**Textauszug:**
Vorsätze 2018: Was ich aus der NoBillag-Diskussion lerne

Die direkte Demokratie ist eine grossartige Errungenschaft. Immer wieder bin ich stolz, dass ich über Abstimmungskämpfe berichten darf. Immer wieder bin ich stolz, dass ich als Bürger selber mitbestimmen darf.

Allerdings: Die aktuellen Debatten rund um die öffentliche Medienfinanzierung sind für mich persönlich etwas anderes. Denn der Abstimmungskampf wird besonders hitzig geführt. Und er betrifft mich ganz direkt.

Deshalb lerne ich viel in dieser Zeit.

Die Abstimmung zur NoBillag erinnert an frühere Abstimmungen zur Armee.
(c) Fotolia / Anton Sokolov

Nein, ich werde mich in diesem Artikel nicht politisch äussern, schon gar keine Abstimmungsempfehlung für den 4. März publizieren. Denn das ist mir als Mitarbeiter der SRG und als Journalist von SRF verboten. Mein Arbeitgeber und ich sind in diesem Abstimmungskampf nicht wie sonst Beobachter, sondern Betroffene. Das erfordert angepasstes Verhalten, professionelle Distanz.

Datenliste
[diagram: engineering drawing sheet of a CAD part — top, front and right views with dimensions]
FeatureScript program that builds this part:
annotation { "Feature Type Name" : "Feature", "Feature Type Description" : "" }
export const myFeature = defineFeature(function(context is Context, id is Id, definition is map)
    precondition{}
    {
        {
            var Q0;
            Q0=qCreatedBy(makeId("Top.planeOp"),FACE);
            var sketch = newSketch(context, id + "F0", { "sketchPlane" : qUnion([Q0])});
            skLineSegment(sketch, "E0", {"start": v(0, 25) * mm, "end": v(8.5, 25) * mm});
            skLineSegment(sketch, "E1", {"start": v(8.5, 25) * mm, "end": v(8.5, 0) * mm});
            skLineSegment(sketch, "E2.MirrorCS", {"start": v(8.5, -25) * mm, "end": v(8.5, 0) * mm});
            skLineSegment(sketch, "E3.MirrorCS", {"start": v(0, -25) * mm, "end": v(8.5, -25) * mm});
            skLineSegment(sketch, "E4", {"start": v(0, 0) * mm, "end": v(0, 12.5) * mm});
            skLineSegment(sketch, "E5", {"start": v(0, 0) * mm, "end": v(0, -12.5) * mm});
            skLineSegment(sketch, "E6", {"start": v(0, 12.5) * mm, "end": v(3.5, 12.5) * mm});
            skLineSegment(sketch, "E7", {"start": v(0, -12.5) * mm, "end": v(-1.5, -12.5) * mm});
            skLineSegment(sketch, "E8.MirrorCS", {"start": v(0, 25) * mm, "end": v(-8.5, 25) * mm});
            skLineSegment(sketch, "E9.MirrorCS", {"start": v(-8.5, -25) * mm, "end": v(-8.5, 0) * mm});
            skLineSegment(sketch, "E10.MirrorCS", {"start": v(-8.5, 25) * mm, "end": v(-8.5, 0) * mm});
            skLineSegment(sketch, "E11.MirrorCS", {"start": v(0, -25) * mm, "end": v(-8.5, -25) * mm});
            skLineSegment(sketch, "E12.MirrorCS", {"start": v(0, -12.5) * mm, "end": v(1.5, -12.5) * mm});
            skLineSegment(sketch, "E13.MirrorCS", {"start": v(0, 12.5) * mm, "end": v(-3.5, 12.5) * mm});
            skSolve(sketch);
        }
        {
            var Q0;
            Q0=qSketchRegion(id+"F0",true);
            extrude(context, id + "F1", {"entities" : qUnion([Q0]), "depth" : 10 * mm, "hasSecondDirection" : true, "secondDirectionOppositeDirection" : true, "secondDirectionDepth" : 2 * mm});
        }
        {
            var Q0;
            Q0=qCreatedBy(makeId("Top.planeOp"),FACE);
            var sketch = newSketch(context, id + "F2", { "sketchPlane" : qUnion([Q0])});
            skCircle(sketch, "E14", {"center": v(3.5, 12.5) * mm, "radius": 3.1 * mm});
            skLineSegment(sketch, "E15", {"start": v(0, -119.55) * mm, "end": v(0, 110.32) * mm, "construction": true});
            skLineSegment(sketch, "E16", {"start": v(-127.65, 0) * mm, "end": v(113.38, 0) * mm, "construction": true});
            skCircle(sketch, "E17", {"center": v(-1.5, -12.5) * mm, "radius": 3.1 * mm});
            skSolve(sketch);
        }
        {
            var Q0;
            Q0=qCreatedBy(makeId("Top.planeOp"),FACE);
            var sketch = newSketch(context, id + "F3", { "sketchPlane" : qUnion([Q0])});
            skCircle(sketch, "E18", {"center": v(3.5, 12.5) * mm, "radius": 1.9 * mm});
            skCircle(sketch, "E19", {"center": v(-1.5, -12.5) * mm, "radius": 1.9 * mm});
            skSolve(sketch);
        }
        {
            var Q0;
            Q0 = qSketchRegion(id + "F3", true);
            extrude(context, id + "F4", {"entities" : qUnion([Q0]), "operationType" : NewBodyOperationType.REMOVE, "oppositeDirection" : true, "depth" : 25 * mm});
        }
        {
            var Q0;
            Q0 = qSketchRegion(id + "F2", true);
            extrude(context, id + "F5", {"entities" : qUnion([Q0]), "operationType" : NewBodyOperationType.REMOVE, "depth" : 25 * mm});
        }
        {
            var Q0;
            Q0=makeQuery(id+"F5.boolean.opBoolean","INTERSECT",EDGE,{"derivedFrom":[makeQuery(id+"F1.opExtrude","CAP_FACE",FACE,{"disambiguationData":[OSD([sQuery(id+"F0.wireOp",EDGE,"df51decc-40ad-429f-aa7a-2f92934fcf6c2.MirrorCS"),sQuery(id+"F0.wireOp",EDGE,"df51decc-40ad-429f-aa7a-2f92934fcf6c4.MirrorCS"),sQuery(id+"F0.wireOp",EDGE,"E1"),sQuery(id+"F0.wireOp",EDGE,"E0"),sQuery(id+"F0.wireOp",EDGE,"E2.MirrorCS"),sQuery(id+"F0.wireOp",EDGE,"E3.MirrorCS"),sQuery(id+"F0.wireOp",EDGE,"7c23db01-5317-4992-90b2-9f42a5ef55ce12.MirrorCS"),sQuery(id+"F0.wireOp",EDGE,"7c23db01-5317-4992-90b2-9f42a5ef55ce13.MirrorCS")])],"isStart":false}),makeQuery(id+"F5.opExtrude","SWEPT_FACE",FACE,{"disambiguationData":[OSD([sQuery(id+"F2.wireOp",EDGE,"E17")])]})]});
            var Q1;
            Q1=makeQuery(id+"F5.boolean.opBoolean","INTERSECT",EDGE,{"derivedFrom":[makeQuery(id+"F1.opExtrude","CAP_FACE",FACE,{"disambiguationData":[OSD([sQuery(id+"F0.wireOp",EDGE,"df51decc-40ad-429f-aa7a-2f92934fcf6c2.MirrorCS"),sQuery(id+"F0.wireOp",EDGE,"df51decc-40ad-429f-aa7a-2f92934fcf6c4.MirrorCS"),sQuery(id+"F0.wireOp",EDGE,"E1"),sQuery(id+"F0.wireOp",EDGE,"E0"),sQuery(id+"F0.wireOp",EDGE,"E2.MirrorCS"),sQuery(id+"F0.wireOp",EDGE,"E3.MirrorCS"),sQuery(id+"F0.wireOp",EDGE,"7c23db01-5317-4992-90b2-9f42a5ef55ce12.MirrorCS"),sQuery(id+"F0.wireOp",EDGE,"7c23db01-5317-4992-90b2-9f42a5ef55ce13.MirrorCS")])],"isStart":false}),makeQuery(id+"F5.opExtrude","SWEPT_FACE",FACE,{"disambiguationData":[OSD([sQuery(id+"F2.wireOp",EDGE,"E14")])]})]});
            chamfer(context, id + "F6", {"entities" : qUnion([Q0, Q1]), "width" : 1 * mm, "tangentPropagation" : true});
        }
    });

**Aufgabe 1:** Schreibe aus dem Textauszug die Passage zwischen „Die Abstimmung zur“ und „Verhalten, professionelle Distanz.“ einschließlich dieser beiden Stellen wortgetreu ab.
**Aufgabe 2:** Beantworte anhand des Textauszugs, woran die Abstimmung zur NoBillag erinnert.
Stütze dich ausschließlich auf den Textauszug.

**Lösung 1:**
Die Abstimmung zur NoBillag erinnert an frühere Abstimmungen zur Armee.
(c) Fotolia / Anton Sokolov

Nein, ich werde mich in diesem Artikel nicht politisch äussern, schon gar keine Abstimmungsempfehlung für den 4. März publizieren. Denn das ist mir als Mitarbeiter der SRG und als Journalist von SRF verboten. Mein Arbeitgeber und ich sind in diesem Abstimmungskampf nicht wie sonst Beobachter, sondern Betroffene. Das erfordert angepasstes Verhalten, professionelle Distanz.

**Lösung 2:** An frühere Abstimmungen zur Armee.